Das zweite große Anleiheankaufprogramm, das wie das erste eine weitere geldpolitische Lockerung ("Quantitative Easing") bei ultraniedrigen Leitzinsen bewirken sollte, lief Ende Juni aus. Allein dieses, von Ökonomen "QE2" getaufte, Programm war 600 Mrd. Dollar schwer.
Die Experten sind sich über den Erfolg indes uneins. Fest steht lediglich, dass es immense Kapitalzuflüsse aus den USA in viele Schwellenländer gegeben hat und diese dort für steigende Landeswährungen sorgten. Die Zentralbanken waren zu Zinserhöhungen gezwungen - mit Folgen für die jeweils heimische Wirtschaft. Andererseits sorgt die Dollarschwemme der Fed über den globalen Währungsraum auch dazu, dass etwa "Fluchtwährungen" wie aktuell beispielsweise der Schweizer Franken weiter steigen dürften - entsprechende Gegenreaktionen der Zentralbanken dieser Länder inbegriffen.
"QE" nur auf Sparflamme?
Die Fed kündigte allerdings an, ihre inzwischen mit US-Anleihen aufgeblähte Bilanz konstant zu halten. Das bedeutet, das fällig werdende Anleihen ersetzt werden. Nicht mehr, aber auch nicht weniger. Damit wird es weiterhin Fed-Milliarden geben, aber nicht in den Größenordnungen der bisherigen QE-Programme.
Die Fed - ganz untypisch - "spart". Ihr Geld sitzt nicht mehr so locker. Auch diese Waffe der Notenbank, die geldpolitische, ist - genau wie die zinspolitische - stumpf.
Ein weiteres Problem scheint dabei eher - zumindest vorerst - vernachlässigenswert: Bernanke kann nicht mehr schalten und walten wie bisher: Drei der regionalen Fed-Gouverneure stimmten bei der gestrigen Sitzung gegen die Entscheidung - so stark war die Opposition gegen Bernanke in der Notenbank noch nie in dessen Amtszeit. Dass es drei Gegenstimmen gegeben habe, sei "nahezu beispiellos", kommentiert ein Analyst.

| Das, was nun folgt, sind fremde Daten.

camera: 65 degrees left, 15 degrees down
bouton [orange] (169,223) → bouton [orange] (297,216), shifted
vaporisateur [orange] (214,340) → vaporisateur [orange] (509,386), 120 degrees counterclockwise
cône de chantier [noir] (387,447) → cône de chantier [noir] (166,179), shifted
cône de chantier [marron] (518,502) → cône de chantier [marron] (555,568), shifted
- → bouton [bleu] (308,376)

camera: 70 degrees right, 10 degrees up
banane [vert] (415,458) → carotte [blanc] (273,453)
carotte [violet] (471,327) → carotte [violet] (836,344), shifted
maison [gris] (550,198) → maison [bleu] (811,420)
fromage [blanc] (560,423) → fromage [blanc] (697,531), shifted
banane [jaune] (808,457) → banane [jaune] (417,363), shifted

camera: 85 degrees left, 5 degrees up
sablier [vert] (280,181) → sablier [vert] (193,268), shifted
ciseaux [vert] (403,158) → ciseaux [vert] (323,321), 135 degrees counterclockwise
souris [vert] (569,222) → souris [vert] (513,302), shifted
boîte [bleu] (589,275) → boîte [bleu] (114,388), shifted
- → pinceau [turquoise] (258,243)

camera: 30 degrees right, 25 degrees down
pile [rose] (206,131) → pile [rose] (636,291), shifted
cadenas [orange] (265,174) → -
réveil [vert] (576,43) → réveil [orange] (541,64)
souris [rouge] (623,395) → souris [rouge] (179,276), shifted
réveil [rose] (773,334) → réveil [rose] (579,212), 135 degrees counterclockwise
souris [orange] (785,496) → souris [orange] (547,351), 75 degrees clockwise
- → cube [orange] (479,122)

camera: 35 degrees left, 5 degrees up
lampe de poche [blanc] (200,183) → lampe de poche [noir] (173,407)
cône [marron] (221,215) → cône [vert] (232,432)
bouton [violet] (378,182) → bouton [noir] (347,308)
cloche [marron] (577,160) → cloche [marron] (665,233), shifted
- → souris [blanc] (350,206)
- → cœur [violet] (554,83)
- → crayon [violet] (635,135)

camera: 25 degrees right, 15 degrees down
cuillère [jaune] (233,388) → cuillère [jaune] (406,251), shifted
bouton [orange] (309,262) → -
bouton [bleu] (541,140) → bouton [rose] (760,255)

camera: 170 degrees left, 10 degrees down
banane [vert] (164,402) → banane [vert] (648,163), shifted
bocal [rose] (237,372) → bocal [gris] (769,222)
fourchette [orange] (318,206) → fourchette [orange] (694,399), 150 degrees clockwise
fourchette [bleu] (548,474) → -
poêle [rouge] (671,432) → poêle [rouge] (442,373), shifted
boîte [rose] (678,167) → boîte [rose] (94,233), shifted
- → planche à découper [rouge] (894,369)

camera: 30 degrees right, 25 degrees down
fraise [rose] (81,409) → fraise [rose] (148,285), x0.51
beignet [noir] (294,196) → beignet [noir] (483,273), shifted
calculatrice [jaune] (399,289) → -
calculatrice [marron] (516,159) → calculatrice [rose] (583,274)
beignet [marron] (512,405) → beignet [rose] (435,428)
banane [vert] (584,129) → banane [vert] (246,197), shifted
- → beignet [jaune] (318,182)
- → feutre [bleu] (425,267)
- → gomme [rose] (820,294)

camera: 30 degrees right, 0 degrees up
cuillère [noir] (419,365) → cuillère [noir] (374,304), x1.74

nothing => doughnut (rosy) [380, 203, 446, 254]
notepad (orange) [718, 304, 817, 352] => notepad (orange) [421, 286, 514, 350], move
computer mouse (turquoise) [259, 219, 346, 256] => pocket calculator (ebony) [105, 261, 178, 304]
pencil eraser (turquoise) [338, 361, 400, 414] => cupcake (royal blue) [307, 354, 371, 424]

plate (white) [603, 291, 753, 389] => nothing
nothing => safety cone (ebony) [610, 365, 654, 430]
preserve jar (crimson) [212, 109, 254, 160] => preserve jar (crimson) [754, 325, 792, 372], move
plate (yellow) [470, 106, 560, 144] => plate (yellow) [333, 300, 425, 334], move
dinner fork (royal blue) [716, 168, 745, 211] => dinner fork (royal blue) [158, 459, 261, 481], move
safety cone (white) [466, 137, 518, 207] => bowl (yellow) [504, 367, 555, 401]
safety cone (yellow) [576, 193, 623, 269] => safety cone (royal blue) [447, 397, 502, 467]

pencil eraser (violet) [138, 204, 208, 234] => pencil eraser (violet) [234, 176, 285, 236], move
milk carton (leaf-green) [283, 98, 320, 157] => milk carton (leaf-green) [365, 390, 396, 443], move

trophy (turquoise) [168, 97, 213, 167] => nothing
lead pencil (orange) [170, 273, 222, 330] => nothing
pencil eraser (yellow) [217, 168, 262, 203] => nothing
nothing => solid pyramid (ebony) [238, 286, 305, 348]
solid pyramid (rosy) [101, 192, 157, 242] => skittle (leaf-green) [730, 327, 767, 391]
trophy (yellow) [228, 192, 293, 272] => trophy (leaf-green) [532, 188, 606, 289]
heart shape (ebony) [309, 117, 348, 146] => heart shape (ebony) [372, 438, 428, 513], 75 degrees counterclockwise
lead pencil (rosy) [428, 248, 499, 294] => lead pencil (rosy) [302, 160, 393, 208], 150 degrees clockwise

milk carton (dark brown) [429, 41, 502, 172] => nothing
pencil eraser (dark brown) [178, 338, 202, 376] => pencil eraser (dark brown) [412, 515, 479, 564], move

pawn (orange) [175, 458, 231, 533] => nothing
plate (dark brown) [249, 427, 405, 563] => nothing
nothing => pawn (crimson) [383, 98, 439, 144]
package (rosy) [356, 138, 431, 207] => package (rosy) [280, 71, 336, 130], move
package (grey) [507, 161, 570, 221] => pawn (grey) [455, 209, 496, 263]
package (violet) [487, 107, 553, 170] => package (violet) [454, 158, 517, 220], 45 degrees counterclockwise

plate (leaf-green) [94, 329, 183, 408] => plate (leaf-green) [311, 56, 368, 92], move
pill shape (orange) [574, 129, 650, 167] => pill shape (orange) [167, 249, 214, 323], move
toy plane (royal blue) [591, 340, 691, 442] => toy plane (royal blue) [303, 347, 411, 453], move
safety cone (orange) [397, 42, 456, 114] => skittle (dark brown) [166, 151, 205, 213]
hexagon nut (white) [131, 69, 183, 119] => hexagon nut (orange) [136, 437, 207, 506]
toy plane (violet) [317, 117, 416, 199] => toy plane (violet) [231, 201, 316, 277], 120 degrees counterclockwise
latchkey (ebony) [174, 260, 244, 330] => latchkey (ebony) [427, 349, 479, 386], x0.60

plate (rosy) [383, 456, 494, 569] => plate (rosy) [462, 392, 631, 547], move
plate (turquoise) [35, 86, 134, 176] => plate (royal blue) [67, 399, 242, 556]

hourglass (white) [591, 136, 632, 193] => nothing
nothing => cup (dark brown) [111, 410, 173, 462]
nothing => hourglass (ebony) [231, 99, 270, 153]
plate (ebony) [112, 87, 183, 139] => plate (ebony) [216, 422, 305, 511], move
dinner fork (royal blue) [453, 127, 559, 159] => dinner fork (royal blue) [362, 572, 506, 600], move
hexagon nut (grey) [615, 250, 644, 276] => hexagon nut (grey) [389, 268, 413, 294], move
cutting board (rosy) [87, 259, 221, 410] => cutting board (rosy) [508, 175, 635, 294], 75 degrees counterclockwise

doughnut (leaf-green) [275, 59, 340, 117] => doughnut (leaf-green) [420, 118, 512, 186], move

Die Fed als Retter der US-Konjunktur und damit letzten Endes auch der Weltwirtschaft? Nicht mit diesen Maßnahmen. Die US-Notenbank wird nicht umhinkommen, noch einmal das große Geld ("QE3") in die Hand zu nehmen. Genau das erwarten die Marktteilnehmer. Ob ein "QE3" dann allerdings helfen wird, bleibt abzuwarten.